◆ **Work required**
Extract all lines in the data that contain the word "السيارة".

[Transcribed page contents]
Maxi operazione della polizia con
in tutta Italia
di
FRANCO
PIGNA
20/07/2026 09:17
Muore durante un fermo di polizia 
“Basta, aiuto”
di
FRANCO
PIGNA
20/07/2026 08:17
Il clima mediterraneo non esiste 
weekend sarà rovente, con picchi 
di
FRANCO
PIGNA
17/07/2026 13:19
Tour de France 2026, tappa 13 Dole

...

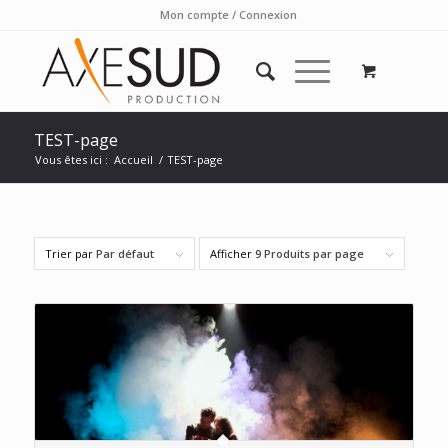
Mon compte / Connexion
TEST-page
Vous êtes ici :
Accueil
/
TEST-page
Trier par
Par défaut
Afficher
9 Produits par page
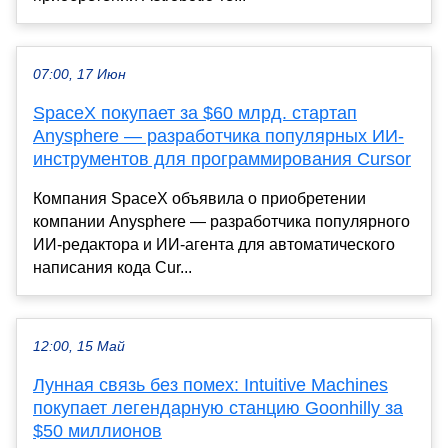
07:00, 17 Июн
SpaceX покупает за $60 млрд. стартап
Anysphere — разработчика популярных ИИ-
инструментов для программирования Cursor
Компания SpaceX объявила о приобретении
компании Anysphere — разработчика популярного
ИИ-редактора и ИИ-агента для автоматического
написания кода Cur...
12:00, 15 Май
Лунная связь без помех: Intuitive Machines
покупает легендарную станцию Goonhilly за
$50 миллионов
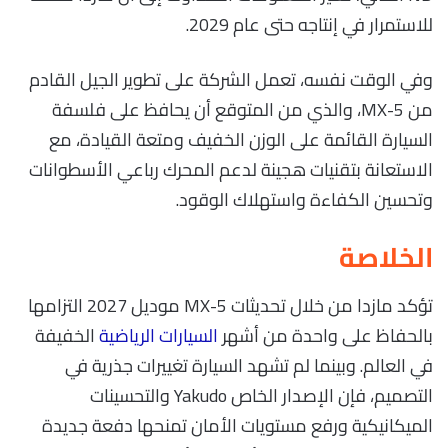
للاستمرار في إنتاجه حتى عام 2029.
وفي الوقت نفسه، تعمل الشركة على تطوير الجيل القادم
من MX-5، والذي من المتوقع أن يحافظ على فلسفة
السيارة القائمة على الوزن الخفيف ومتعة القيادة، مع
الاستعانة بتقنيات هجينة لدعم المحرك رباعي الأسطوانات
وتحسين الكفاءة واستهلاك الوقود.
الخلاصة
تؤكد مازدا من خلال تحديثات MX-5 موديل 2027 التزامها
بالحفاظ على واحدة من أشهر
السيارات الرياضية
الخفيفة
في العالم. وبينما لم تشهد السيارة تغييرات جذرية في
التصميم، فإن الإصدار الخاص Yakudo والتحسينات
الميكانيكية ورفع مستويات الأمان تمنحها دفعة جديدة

◆ **Written answer**
السيارة القائمة على الوزن الخفيف ومتعة القيادة، مع
في العالم. وبينما لم تشهد السيارة تغييرات جذرية في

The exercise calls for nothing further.